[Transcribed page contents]
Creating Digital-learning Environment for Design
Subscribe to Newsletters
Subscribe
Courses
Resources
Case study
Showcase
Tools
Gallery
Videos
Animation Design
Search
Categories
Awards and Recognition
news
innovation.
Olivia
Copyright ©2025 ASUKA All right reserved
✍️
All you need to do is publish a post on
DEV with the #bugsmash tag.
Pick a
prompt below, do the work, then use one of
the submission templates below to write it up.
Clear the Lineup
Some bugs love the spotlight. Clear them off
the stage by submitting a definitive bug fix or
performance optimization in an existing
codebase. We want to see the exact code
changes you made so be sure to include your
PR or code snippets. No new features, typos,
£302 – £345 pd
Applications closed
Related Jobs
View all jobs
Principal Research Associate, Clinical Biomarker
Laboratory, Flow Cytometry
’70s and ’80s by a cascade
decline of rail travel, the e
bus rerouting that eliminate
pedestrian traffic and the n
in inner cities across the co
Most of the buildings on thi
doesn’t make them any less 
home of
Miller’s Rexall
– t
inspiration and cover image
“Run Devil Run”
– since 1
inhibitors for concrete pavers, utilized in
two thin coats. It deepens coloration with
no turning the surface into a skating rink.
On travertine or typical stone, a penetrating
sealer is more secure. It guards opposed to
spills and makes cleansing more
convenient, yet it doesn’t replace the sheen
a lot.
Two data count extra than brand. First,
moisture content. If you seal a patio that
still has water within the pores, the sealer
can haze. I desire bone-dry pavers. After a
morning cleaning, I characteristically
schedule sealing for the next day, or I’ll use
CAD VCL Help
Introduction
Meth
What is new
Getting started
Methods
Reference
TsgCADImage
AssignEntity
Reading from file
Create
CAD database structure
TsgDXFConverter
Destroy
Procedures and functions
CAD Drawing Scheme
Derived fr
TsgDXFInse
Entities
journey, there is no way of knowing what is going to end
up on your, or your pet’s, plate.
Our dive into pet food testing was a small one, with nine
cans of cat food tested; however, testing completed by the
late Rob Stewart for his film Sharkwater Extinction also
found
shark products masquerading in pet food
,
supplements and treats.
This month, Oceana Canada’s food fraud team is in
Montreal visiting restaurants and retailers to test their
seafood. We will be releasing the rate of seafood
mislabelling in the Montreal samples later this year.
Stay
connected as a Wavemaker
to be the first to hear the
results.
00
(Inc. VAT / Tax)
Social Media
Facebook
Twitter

### Your assignment:
Please transcribe only the lines in the records above running from the line that has "AssignEntity" through the line that has "up on your, or your pet’s, plate.", both included, exactly as they appear.

### Your solution:
AssignEntity
Reading from file
Create
CAD database structure
TsgDXFConverter
Destroy
Procedures and functions
CAD Drawing Scheme
Derived fr
TsgDXFInse
Entities
journey, there is no way of knowing what is going to end
up on your, or your pet’s, plate.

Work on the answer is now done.